Me quedé sin palabras.
Adrian se apresuró a intervenir.
—No la incomodes.
Pero Daisy bajó la mirada.
—Solo quería saber si podía llamarla cuando tuviera miedo.
Me agaché frente a ella.
—Puedes llamarme Claire.
—¿Y vas a contestar?
—Siempre.
Adrian se volvió hacia la ventana para ocultar sus lágrimas.
Yo no regresé con él.
No de inmediato.
Había heridas que el arrepentimiento no podía borrar. El amor no bastaba cuando la confianza había muerto.
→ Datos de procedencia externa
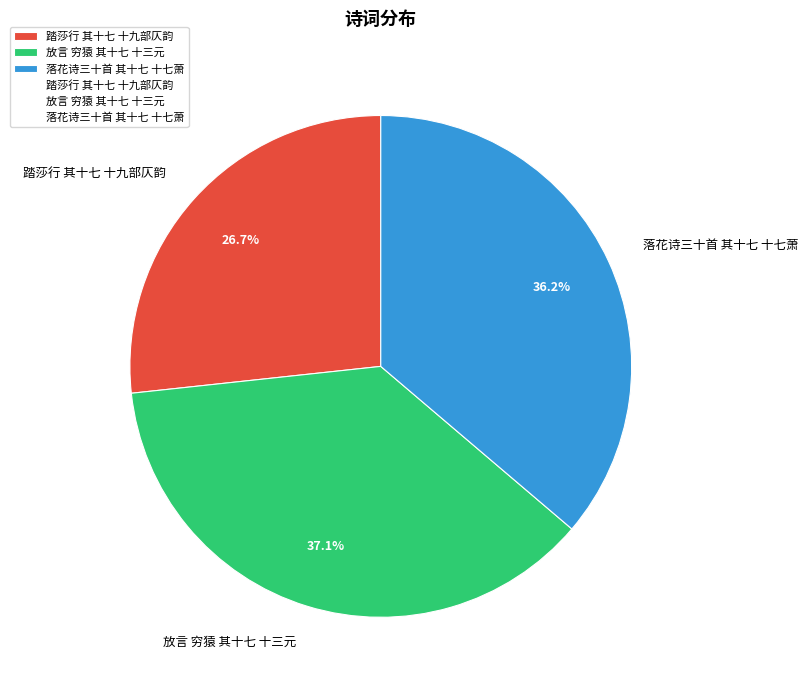

To the nearest percent, what portion does 踏莎行 其十七 十九部仄韵 represent?

27%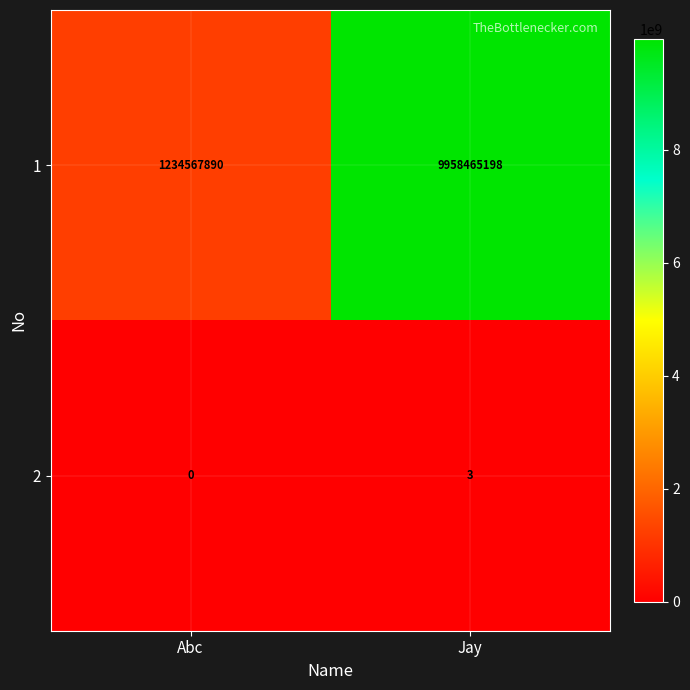

The 1 series shows 12966493391 at Jay. True or false?

False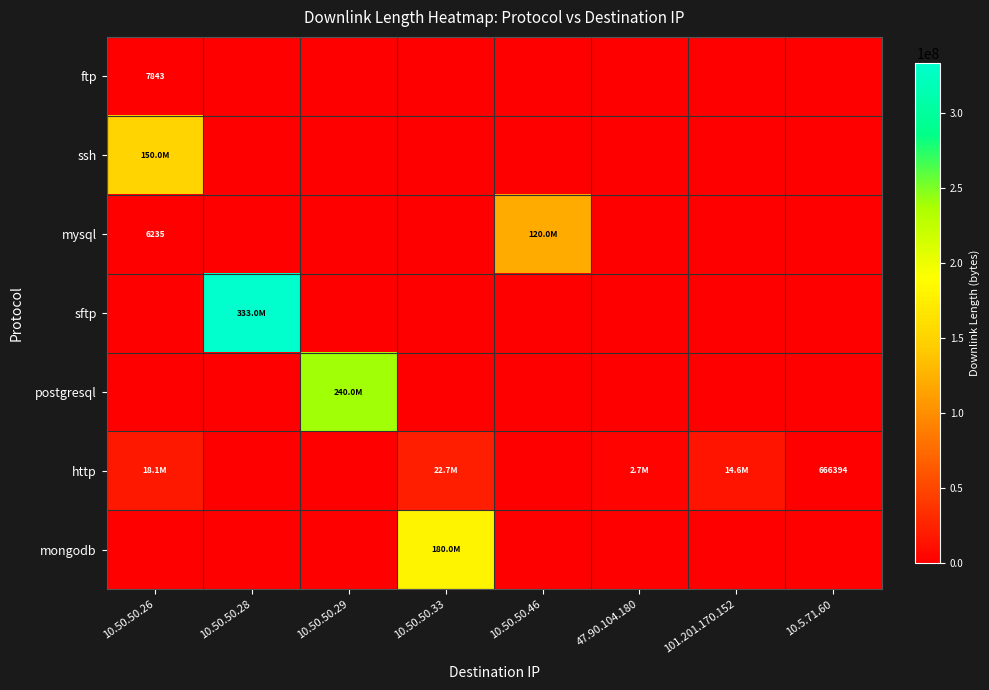

What is the sum of all ssh values?

150002920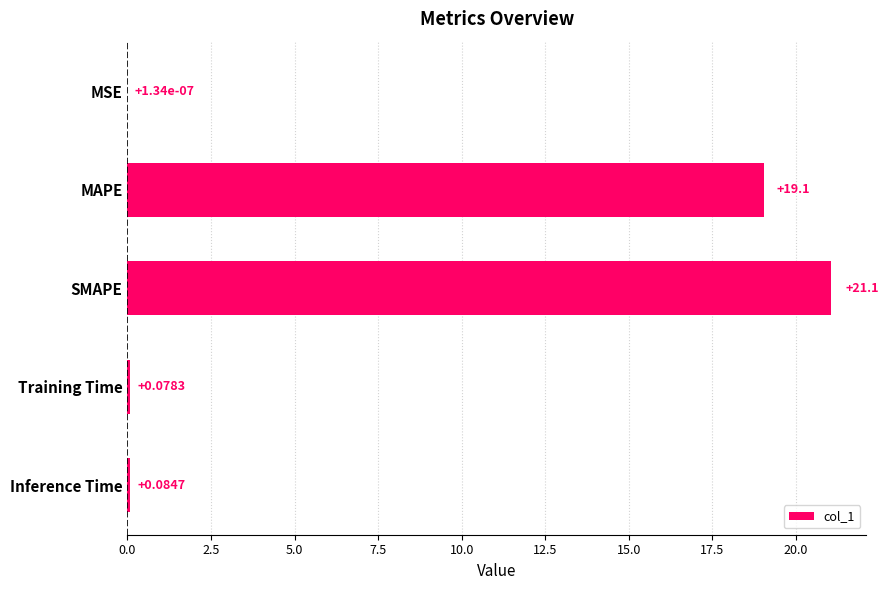

What is the change in value from MAPE to Inference Time?

-19.0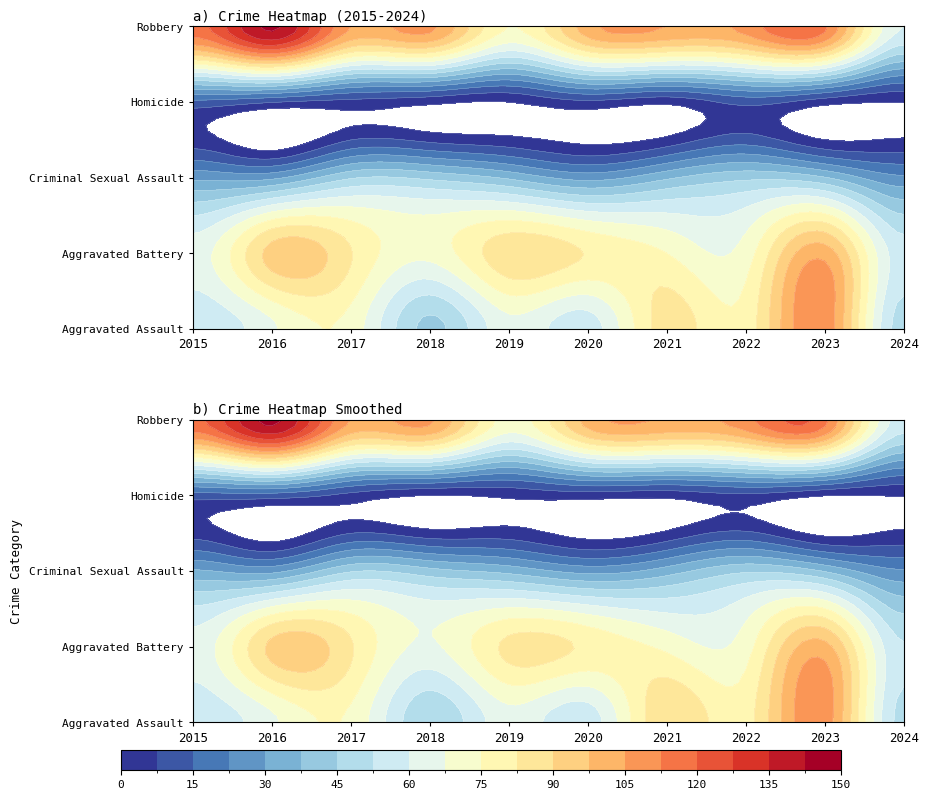

What is the maximum value shown in the chart?

144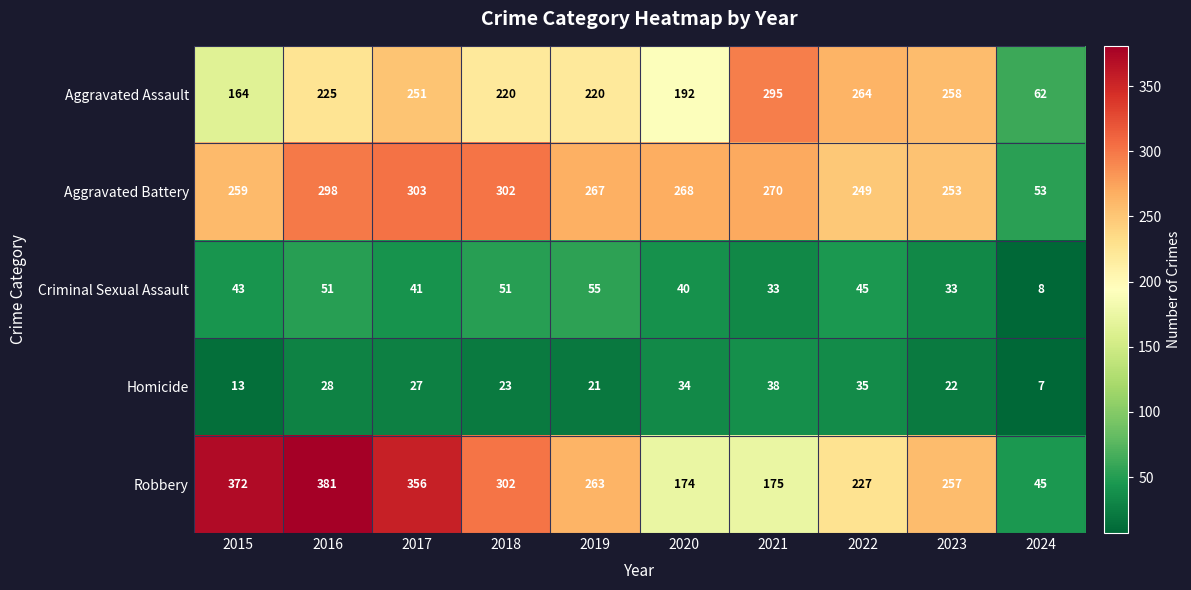

The Criminal Sexual Assault series shows 33 at 2021. True or false?

True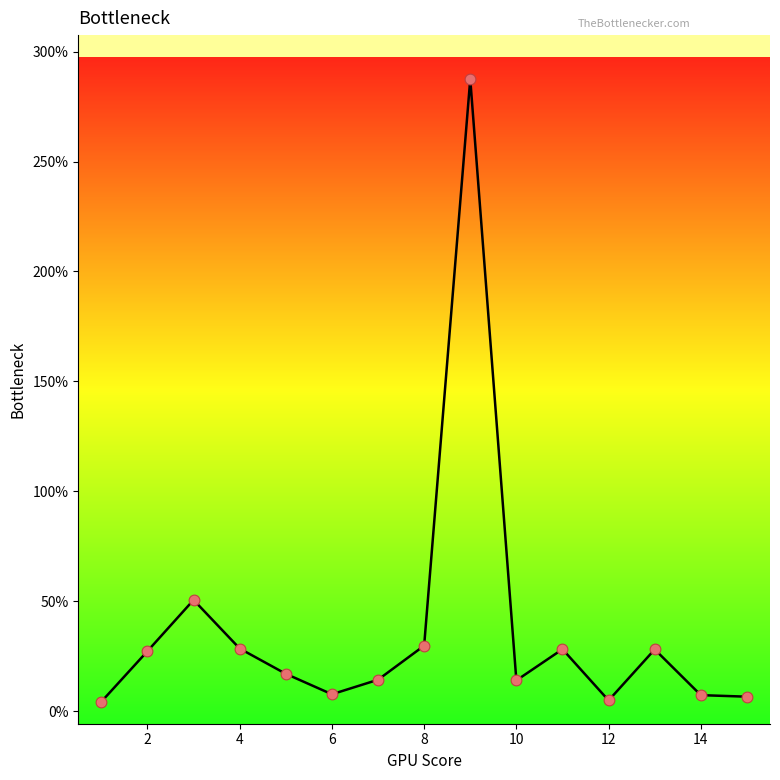

What is the difference between the maximum and minimum values?

283.2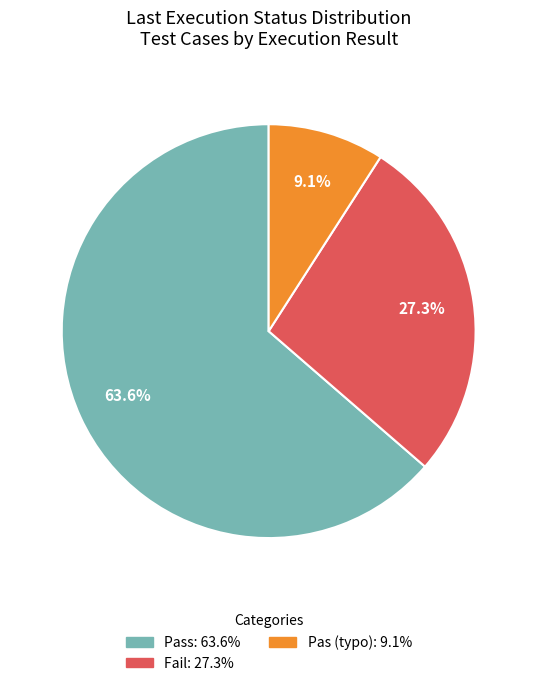

Does any single category account for the majority?

Yes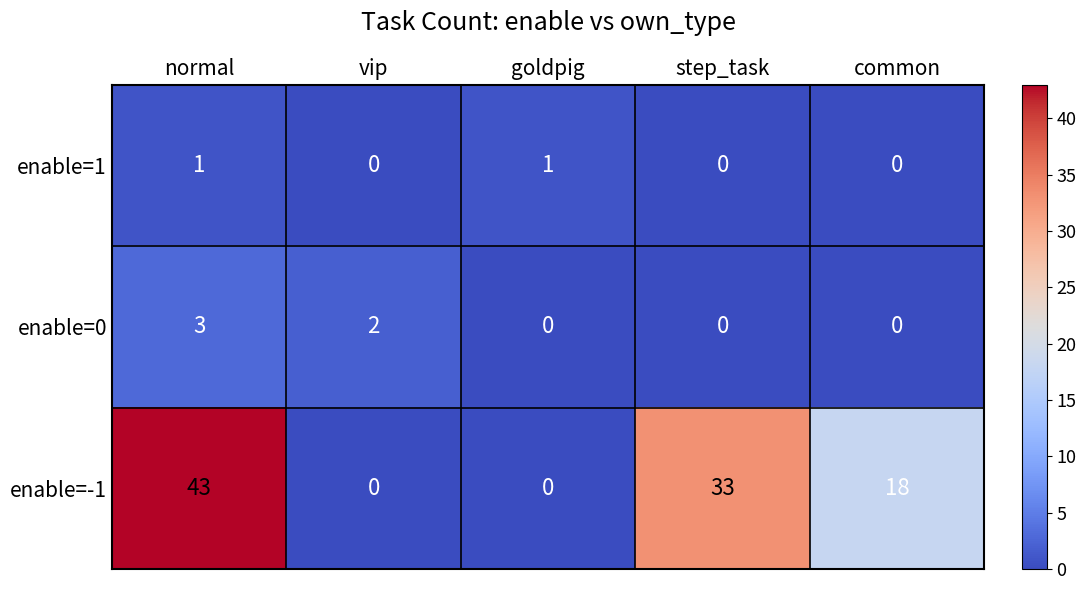

Which series has the largest total across all categories?

enable=-1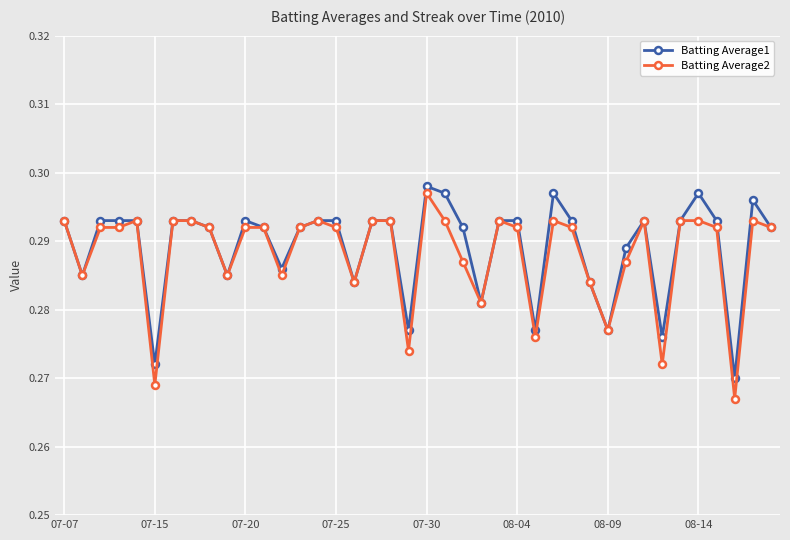

Which series has the widest spread of values?

Batting Average2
Pero observé sus acciones.
Vi cómo trabajaba en una pequeña empresa desde cero. Cómo rechazaba los favores de su padre. Cómo cuidaba de Daisy durante sus tratamientos y de Noah durante sus noches de fiebre.
Dos años después, una tormenta cayó sobre la ciudad.
Yo salía de una consulta médica con Noah en brazos cuando comenzó a llover.
Adrian estaba esperando afuera.
Abrió un paraguas y lo sostuvo sobre nosotros.
Él dejó que su hombro se empapara.
La escena me recordó aquel día frente al jardín de infancia.
Solo que esta vez no protegía a otra familia mientras fingía no conocerme.
Esta vez se quedó a mi lado.
—Claire —dijo—, sé que nunca podré cambiar lo que hice.
—No.
—Y sé que no tengo derecho a pedirte nada.
—No.
Sonrió con tristeza.
—Pero seguiré aquí. Incluso si solo me permites caminar detrás de ustedes.
Miré a Noah dormido.
Después observé el paraguas inclinado completamente hacia nosotros.
—No camines detrás.
Adrian levantó la vista.
—Camina a nuestro lado.
No fue una reconciliación.
No todavía.
Fue apenas una oportunidad.
Y esta vez, Adrian comprendió que el amor no se demostraba con promesas, empresas ni apellidos.
Se demostraba permaneciendo bajo la lluvia.
Sin negar a la persona que sostenía tu corazón.